* Exercise aim
Format the stretch from the start of the listing through the line containing "Benefits of the", both ends included, as a Markdown table with the columns Row and Line. Number each line and leave out blank lines.

------------------------------

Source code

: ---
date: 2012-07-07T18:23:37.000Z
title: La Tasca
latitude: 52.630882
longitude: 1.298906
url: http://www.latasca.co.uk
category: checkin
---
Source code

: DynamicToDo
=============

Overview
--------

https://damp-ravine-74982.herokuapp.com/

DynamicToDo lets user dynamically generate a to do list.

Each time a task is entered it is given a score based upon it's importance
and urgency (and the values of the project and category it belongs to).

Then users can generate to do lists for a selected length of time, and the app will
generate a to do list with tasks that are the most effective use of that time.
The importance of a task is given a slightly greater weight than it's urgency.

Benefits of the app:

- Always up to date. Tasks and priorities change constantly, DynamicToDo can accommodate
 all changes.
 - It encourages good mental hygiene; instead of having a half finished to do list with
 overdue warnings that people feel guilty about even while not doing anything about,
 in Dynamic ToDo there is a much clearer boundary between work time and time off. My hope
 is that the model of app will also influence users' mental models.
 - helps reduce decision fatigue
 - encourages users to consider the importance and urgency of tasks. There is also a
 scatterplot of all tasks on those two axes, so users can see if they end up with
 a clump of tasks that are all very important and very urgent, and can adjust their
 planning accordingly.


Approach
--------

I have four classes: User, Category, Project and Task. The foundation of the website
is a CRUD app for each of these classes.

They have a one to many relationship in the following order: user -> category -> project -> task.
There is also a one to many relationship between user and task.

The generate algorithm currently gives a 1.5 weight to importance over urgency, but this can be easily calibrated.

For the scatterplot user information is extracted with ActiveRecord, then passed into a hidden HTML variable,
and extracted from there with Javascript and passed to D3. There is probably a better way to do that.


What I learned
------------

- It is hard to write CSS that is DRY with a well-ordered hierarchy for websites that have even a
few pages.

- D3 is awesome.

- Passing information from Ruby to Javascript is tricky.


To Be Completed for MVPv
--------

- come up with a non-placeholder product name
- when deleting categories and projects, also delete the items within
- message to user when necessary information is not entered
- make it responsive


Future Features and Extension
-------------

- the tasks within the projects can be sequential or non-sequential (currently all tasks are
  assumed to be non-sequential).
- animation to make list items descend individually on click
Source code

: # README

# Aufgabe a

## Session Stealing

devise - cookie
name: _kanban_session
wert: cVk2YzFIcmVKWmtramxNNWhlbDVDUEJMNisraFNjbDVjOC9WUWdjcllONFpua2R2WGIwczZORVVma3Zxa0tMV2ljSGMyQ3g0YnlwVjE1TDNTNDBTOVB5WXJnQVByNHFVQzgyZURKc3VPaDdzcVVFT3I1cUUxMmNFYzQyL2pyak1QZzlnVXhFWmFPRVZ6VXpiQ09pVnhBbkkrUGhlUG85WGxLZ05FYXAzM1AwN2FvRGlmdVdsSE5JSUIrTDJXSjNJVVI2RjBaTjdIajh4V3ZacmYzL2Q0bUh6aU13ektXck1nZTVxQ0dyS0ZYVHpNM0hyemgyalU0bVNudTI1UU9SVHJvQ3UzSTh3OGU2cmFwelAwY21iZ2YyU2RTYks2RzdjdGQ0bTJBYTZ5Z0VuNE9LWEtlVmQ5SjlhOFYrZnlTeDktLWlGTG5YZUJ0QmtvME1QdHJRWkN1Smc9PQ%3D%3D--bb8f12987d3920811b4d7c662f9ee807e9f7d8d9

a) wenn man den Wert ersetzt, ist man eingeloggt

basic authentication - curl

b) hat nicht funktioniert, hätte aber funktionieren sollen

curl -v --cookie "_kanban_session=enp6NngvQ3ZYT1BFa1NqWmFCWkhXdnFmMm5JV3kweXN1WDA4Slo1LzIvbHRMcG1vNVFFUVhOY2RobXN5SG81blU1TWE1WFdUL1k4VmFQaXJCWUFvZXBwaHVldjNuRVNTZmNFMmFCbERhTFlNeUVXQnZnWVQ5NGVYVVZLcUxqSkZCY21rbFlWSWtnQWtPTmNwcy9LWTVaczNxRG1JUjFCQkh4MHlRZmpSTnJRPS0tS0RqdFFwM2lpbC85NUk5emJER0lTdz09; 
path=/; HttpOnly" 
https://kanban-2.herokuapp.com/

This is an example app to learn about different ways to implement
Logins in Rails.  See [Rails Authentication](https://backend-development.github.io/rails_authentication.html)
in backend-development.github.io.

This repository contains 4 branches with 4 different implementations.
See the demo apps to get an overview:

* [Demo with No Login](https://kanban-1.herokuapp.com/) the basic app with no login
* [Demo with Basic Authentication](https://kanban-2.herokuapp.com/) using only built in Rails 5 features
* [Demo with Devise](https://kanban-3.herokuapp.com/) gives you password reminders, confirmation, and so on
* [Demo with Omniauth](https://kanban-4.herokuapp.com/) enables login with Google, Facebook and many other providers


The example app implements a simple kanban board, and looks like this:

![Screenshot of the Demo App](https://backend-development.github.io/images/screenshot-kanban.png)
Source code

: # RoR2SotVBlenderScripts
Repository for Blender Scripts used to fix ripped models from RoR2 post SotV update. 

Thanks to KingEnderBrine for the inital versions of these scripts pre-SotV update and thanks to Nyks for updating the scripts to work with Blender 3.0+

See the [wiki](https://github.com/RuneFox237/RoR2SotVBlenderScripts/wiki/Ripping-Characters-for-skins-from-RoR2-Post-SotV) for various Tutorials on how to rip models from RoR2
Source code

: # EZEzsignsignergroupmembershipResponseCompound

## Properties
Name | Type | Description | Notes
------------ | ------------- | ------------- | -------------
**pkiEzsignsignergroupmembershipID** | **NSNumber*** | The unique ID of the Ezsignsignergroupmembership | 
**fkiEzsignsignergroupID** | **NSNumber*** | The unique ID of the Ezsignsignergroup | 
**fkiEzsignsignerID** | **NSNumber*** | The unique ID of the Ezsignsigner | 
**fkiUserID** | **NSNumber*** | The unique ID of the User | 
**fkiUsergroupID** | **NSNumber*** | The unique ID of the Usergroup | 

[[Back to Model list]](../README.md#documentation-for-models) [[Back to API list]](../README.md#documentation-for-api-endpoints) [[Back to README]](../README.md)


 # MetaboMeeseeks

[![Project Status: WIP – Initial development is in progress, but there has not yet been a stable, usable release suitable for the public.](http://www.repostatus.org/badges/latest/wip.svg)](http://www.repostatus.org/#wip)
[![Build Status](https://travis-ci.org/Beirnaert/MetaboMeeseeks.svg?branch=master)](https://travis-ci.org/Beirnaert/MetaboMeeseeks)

------------------------------

* Solved problem
| Row | Line |
|---|---|
| 1 | Source code |
| 2 | : --- |
| 3 | date: 2012-07-07T18:23:37.000Z |
| 4 | title: La Tasca |
| 5 | latitude: 52.630882 |
| 6 | longitude: 1.298906 |
| 7 | url: http://www.latasca.co.uk |
| 8 | category: checkin |
| 9 | --- |
| 10 | Source code |
| 11 | : DynamicToDo |
| 12 | ============= |
| 13 | Overview |
| 14 | -------- |
| 15 | https://damp-ravine-74982.herokuapp.com/ |
| 16 | DynamicToDo lets user dynamically generate a to do list. |
| 17 | Each time a task is entered it is given a score based upon it's importance |
| 18 | and urgency (and the values of the project and category it belongs to). |
| 19 | Then users can generate to do lists for a selected length of time, and the app will |
| 20 | generate a to do list with tasks that are the most effective use of that time. |
| 21 | The importance of a task is given a slightly greater weight than it's urgency. |
| 22 | Benefits of the app: |